Histological and Immunochemical Staining of Mouse Tissues.

Paraffin-embedded sections of mouse embryos (5-μm thick) were stained with hematoxylin and eosin according to ref. 37. For immunostaining, sections were rehydrated and boiled for 10 min in 10 mM sodium citrate, pH 6; endogenous peroxidase activities were quenched by incubating with 0.3% H₂O₂ for 30 min. After permeabilization with 0.1% Tween-20 and blocking for 20 min in 2.5% horse serum (Vector Laboratories), sections were incubated overnight at 4 °C with primary antibodies diluted as indicated in Table S1. Mouse monoclonal antibodies were detected with Vectastain Elite ABC kits, and rabbit polyclonal antibodies were detected with ImmPRESS Reagent, (both Vector Laboratories) and DAB Substrate (Roche). Sections were counterstained with 0.5% methyl green (Sigma) in 0.1 M sodium acetate, dehydrated, and mounted with Permount (Fisher). Light microscopy pictures were taken on a Nikon Eclipse E600 microscope with a camera RT slider 2.3.0 and SPOT 4.1.1 (both Diagnostic Instruments).
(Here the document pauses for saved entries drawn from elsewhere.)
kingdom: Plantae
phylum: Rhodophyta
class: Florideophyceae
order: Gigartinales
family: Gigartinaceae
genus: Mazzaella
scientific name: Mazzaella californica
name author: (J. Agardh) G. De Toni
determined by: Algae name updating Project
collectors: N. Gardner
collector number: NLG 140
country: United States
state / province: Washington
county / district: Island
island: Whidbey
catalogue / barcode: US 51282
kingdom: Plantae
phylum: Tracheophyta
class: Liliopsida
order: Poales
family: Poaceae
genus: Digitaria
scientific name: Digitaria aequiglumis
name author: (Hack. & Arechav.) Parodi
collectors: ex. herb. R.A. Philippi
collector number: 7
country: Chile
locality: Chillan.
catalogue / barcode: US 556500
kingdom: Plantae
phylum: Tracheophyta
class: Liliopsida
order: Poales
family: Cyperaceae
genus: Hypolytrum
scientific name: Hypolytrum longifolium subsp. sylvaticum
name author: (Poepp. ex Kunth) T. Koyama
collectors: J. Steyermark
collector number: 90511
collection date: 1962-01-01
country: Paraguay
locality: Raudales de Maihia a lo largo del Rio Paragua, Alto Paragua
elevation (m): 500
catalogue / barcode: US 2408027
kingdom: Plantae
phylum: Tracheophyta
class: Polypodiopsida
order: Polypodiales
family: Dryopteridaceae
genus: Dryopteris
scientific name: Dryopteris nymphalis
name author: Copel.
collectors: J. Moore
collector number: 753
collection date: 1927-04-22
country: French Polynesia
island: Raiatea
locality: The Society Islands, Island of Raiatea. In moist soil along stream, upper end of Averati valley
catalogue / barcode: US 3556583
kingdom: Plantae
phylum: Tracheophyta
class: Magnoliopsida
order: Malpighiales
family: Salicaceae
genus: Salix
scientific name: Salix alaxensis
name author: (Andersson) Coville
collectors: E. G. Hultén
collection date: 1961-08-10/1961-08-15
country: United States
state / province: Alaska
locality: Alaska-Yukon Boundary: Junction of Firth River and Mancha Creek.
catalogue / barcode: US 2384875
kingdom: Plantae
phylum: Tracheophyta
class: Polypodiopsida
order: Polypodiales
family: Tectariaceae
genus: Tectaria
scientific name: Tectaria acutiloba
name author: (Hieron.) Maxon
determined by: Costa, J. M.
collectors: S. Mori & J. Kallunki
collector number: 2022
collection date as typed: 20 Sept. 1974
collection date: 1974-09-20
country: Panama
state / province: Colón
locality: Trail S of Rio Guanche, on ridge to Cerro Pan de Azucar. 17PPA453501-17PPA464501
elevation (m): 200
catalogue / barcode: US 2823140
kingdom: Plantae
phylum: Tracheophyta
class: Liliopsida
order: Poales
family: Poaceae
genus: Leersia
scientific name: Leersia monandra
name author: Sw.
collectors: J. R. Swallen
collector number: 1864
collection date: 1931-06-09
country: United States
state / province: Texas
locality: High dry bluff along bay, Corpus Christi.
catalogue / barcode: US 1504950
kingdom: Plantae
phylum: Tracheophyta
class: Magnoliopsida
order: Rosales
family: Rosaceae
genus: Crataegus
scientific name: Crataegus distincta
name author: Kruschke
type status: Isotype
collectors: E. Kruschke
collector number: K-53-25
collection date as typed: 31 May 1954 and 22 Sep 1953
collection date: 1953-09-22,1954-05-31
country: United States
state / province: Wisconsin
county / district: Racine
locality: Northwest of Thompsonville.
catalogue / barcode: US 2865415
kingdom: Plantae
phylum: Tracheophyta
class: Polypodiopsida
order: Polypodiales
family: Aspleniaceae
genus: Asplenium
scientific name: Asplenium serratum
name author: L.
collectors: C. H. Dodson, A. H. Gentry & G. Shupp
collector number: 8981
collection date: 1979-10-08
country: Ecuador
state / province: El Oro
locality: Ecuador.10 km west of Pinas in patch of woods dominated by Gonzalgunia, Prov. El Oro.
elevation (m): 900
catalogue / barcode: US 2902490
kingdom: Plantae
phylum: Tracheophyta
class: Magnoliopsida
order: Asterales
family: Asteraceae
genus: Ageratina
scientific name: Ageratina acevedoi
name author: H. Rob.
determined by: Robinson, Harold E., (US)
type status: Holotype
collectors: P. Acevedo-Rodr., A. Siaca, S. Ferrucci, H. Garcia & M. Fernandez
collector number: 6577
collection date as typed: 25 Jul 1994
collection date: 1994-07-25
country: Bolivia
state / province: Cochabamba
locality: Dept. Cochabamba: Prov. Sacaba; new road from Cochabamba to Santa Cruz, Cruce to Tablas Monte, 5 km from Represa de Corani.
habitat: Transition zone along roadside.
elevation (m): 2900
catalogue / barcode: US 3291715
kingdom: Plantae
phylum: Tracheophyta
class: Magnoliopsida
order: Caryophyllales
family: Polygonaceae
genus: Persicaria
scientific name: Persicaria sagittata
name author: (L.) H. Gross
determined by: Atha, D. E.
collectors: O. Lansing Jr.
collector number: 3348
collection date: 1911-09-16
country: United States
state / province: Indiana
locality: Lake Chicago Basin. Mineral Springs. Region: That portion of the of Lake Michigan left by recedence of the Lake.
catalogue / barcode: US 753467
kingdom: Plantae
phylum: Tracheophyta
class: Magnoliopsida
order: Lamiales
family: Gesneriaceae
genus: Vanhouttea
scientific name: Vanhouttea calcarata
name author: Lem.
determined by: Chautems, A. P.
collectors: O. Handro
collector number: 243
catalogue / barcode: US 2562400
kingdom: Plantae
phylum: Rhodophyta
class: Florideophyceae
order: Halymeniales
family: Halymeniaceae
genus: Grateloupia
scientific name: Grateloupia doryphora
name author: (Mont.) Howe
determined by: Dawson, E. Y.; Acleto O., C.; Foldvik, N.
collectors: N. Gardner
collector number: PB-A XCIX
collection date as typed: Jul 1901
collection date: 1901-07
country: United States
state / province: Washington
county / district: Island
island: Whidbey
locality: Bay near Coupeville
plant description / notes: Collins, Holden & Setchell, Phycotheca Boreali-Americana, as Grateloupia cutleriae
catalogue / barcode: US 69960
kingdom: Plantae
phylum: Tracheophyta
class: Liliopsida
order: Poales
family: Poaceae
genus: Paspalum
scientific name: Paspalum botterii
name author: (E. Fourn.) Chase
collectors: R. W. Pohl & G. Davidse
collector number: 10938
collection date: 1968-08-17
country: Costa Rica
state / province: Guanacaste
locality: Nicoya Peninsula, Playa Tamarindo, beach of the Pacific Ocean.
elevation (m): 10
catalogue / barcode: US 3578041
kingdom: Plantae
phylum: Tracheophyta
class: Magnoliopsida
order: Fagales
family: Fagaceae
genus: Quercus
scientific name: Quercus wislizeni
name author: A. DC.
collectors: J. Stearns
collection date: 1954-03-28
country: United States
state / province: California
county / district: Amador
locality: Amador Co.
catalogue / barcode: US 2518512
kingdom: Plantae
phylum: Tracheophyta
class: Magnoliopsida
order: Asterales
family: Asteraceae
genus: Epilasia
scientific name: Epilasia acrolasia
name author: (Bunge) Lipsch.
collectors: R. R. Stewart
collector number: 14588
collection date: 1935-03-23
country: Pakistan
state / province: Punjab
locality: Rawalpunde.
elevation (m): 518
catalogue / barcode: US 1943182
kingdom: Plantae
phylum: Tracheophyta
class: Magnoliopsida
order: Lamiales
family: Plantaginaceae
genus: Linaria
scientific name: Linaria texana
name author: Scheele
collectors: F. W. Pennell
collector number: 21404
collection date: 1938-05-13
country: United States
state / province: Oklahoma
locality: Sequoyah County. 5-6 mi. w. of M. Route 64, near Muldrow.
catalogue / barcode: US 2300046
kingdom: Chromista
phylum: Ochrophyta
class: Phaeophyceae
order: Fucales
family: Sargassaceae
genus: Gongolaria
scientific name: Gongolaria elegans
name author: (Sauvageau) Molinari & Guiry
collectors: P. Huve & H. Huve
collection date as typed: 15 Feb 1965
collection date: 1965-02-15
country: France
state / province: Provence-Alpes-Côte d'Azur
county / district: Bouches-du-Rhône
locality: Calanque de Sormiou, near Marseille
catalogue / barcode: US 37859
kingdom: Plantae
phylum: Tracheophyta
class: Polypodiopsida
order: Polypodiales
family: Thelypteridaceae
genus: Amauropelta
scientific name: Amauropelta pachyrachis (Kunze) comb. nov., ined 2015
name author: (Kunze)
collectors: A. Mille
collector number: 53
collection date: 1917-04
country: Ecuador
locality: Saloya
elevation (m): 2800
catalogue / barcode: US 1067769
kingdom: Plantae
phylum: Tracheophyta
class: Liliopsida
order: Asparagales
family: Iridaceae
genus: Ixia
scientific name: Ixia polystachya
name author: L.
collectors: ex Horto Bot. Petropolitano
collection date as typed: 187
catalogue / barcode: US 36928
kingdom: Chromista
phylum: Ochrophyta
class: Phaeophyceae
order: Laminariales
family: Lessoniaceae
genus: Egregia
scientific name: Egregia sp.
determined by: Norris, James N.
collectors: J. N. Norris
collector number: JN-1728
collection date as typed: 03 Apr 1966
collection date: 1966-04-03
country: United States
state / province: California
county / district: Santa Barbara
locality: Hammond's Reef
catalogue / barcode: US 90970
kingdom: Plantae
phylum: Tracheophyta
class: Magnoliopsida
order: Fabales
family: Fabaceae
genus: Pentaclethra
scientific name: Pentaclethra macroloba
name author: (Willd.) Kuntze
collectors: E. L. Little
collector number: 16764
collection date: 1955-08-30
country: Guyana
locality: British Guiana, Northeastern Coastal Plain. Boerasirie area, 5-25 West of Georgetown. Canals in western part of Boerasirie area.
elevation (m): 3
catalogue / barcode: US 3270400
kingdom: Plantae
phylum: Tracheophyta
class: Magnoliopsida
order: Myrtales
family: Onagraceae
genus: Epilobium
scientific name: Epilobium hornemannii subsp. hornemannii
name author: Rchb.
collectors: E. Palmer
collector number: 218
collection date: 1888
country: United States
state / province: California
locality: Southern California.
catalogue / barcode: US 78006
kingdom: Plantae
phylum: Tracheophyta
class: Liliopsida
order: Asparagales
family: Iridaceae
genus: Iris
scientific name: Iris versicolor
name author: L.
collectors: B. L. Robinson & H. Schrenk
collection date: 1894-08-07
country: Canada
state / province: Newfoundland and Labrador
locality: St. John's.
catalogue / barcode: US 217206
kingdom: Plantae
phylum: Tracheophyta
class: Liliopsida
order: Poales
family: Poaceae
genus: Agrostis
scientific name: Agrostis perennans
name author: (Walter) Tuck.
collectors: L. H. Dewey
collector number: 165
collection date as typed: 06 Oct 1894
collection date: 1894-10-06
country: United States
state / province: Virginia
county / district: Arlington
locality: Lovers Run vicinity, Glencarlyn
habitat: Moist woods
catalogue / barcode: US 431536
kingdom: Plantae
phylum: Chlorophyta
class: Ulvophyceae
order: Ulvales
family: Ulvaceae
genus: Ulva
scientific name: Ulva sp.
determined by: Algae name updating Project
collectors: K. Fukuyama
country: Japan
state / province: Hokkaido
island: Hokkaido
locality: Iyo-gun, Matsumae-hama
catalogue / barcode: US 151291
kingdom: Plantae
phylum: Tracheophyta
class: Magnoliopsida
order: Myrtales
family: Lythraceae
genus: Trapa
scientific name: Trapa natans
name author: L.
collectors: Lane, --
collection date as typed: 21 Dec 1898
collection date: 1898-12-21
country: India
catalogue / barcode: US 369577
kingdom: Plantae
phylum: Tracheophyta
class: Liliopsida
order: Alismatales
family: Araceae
For most of the immunochemical studies, mouse tissues were frozen in O.C.T.; 10-μm thick sections were fixed for 5 min with ice-cold acetone or with ice-cold methanol followed by five dips in acetone, and permeabilized with 0.1% Tween-20. Background staining for mouse antibodies was minimized with the Mouse-on-Mouse kit (Vector Laboratories). To detect BrdU, sections were pretreated with 1 N HCl for 10 min on ice, 2 N HCl for 10 min at room temperature followed by 10 min at 37 °C, and 0.1 M sodium borate (pH 8.5) for 12 min. Otherwise, sections were blocked with 2.5% horse serum for 1 h at room temperature and incubated overnight at 4 °C with primary antibodies at the dilutions indicated in Table S1. Alexa Fluor 488- and Alexa Fluor 568-conjugated secondary antibodies were used at a 1:200 dilution, and Alexa Fluor 555–conjugated streptavidin was diluted at 20 μg/mL (all from Molecular Probes, Invitrogen). After counterstaining with DAPI, sections were mounted with Prolong Gold antifade (Invitrogen), and images were recorded with an Axiovert 200M microscope using a 10× objective with an AxioCam MRm and an ApoTome (all from Zeiss).

Note Added in Proofs.

While the present manuscript was under revision, a report by Zhang et al. revealed that indeed both SUN1/2 and Nesprin 1/2 proteins are essential for neurogenesis and neuronal migration in mice (Neuron 64:173-187; October 29 2009).